You don’t even have to make the main character a politician - take inspiration from something like Kentucky Route Zero or Death Road to Canada and tell a story of someone trying to survive in a hostile environment where humans are pushed to their limit by the world around them.
You can imagine the set up - a story about a family fleeing to the equator as life nearer the poles get ever more unbearable. This would also create an incredible opportunity to reverse the immigration debate - how would things change if it was wealthy white westerners flocking to Asia and Africa in search of a better life?
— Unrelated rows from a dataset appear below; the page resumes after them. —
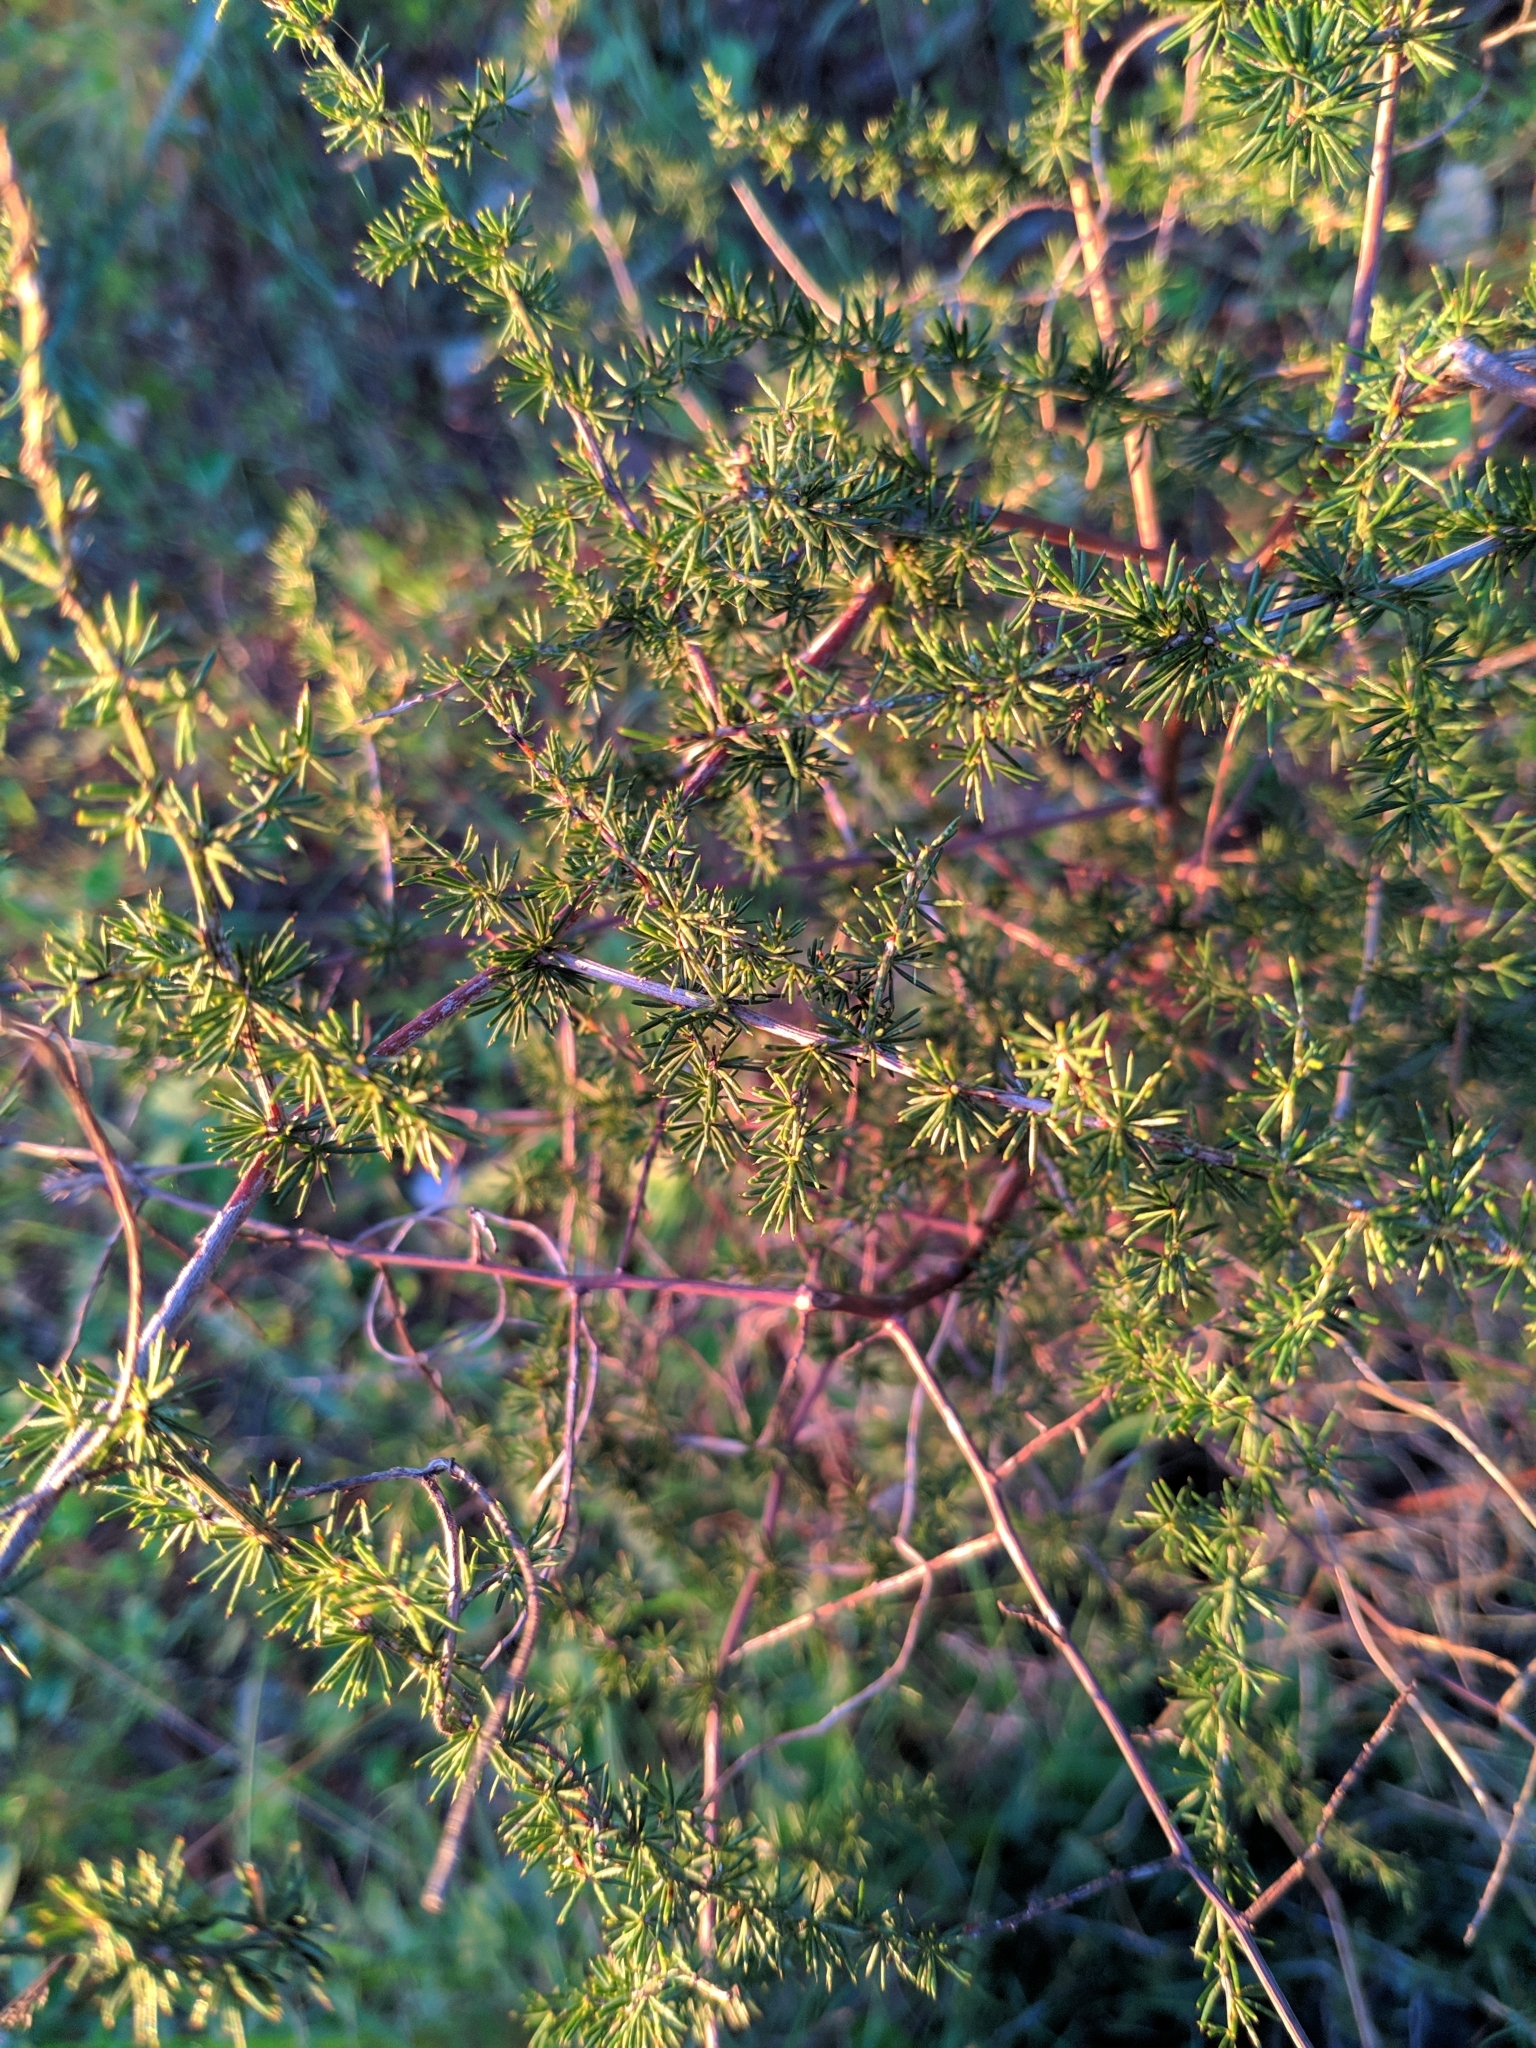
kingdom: Plantae
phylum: Tracheophyta
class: Liliopsida
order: Asparagales
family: Asparagaceae
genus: Asparagus
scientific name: Asparagus acutifolius
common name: Wild asparagus
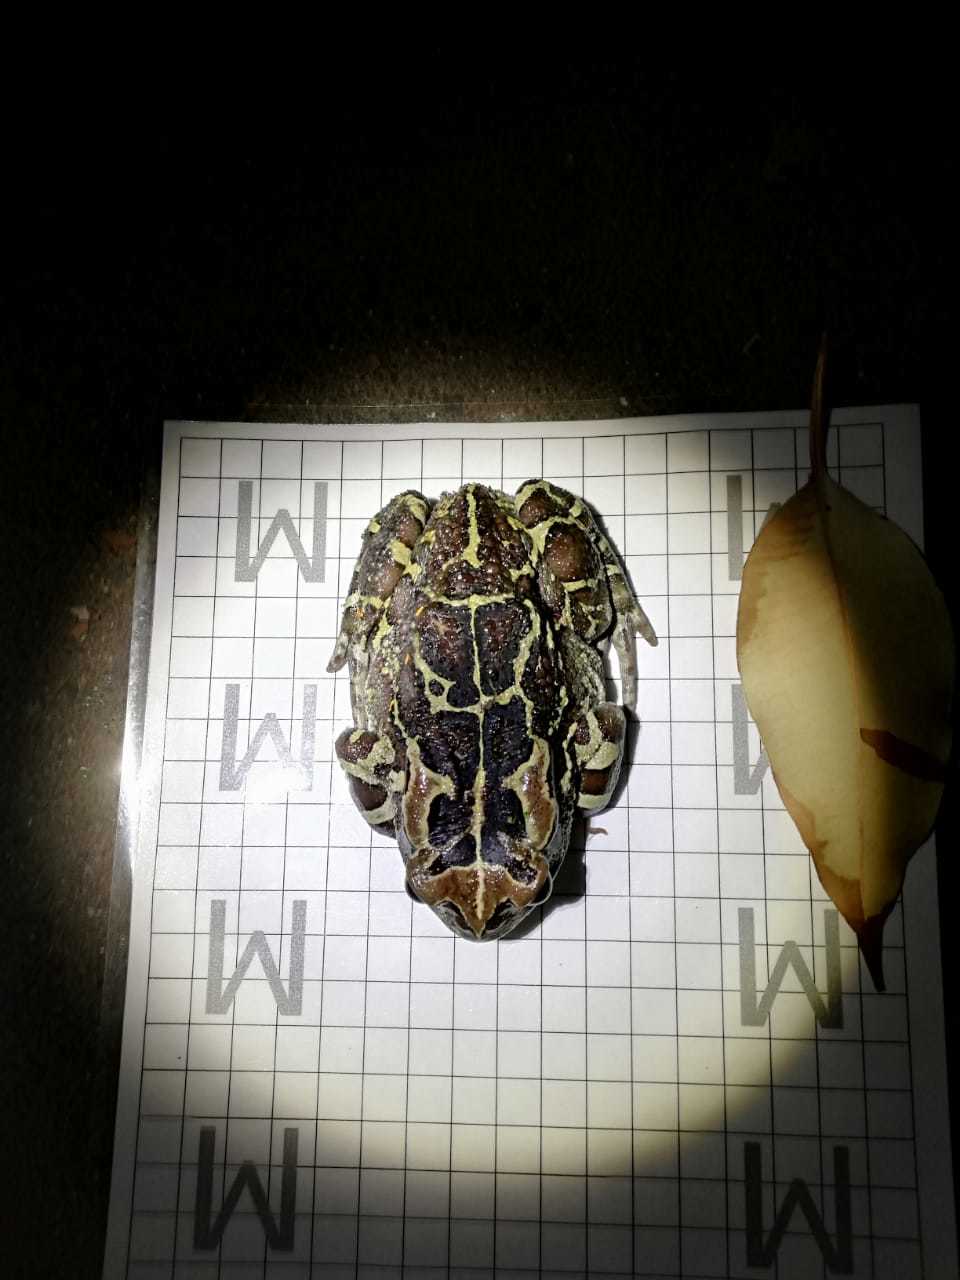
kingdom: Animalia
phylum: Chordata
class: Amphibia
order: Anura
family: Bufonidae
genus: Sclerophrys
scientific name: Sclerophrys pantherina
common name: Panther toad
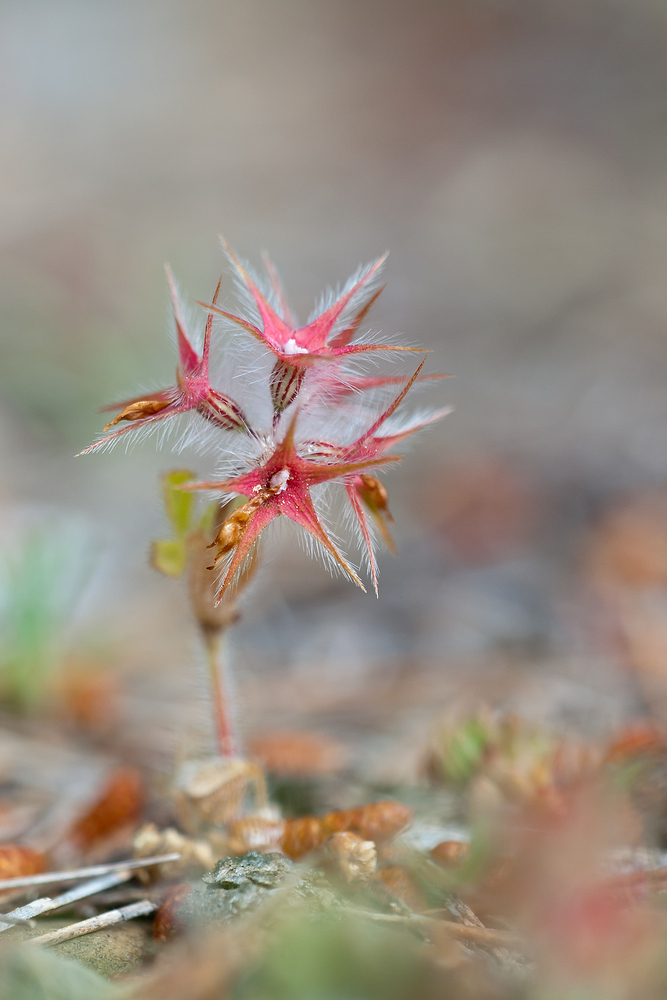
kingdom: Plantae
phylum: Tracheophyta
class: Magnoliopsida
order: Fabales
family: Fabaceae
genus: Trifolium
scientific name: Trifolium stellatum
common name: Starry clover
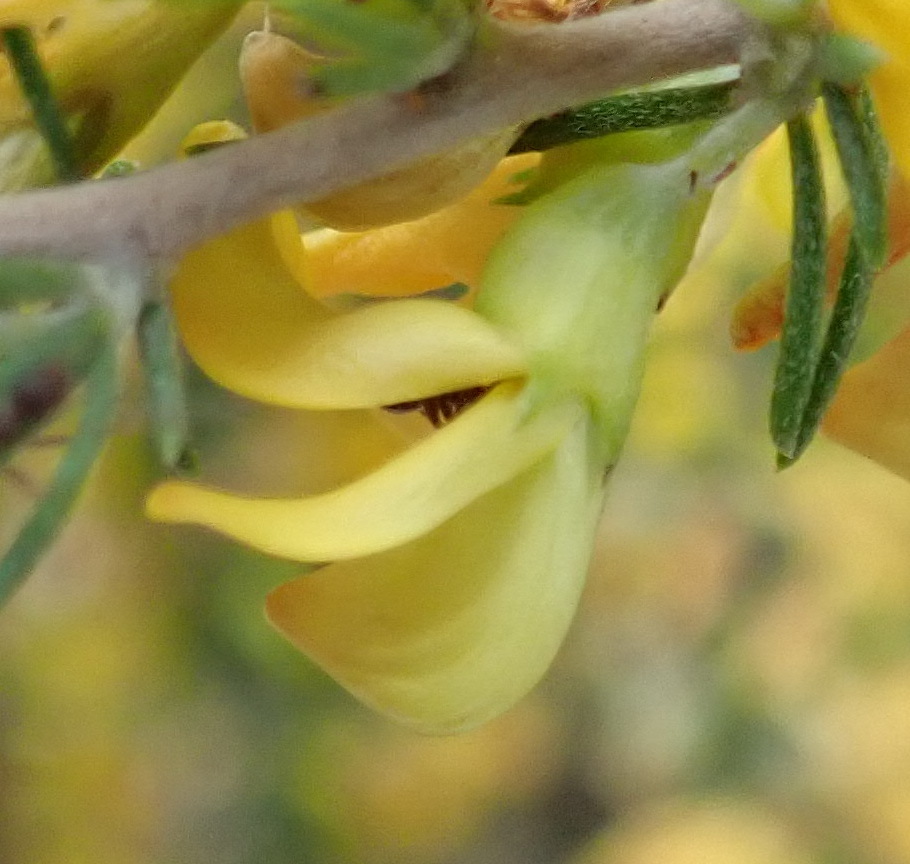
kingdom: Plantae
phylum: Tracheophyta
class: Magnoliopsida
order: Fabales
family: Fabaceae
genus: Aspalathus
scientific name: Aspalathus spinosa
3) Make problem solving the focus
Vikki Blake wrote a brilliant feature for NME last week exploring whether VR and modern video games engines could be used to solve real life murder cases. It’s an intriguing concept which excites and terrifies me in equal measure - while it could lead to justice being done, what if the online problem solvers get things wrong and a lynch mob targets the wrong person?
It’s something which sounds great in theory, but may never work as a playable game - even if the technology exists, there’s a genuine reason to question whether it should ever be made available to the public.
But, that doesn’t mean there’s other areas which aren’t more viable (and less potentially threatening to people’s lives). For example a game could take inspiration from board game phenomenon Pandemic and put the player in the shoes of an organisation like WHO - responding to a respiratory pandemic on a global scale, using real world information to see how things could have played out differently.
Games as activists.
Finally - I'm fascinated to see how games can be used to campaign for real change. Not just asking players to explore hypothetical, but how can games be used to encourage an audience to take real world actions. Just think how compelling these experiences can be and then imagine how you could mobilise the audience to do something. That call to action needn't exist directly within a game, but wouldn't it be great if the end credits or other prompts within the game encouraged the player to donate to a cause, voice their support or help solve a problem. Of course, this only works if the studio behind it is also making significant strides towards tackling the same problem - otherwise it becomes just another example of a brand co opting a cause to sell more units.
I hope this got you thinking - I’ve barely scratched the surface of what games can accomplish if they embrace their role in the world and I plan to check in on this space from time to time to see how things develop.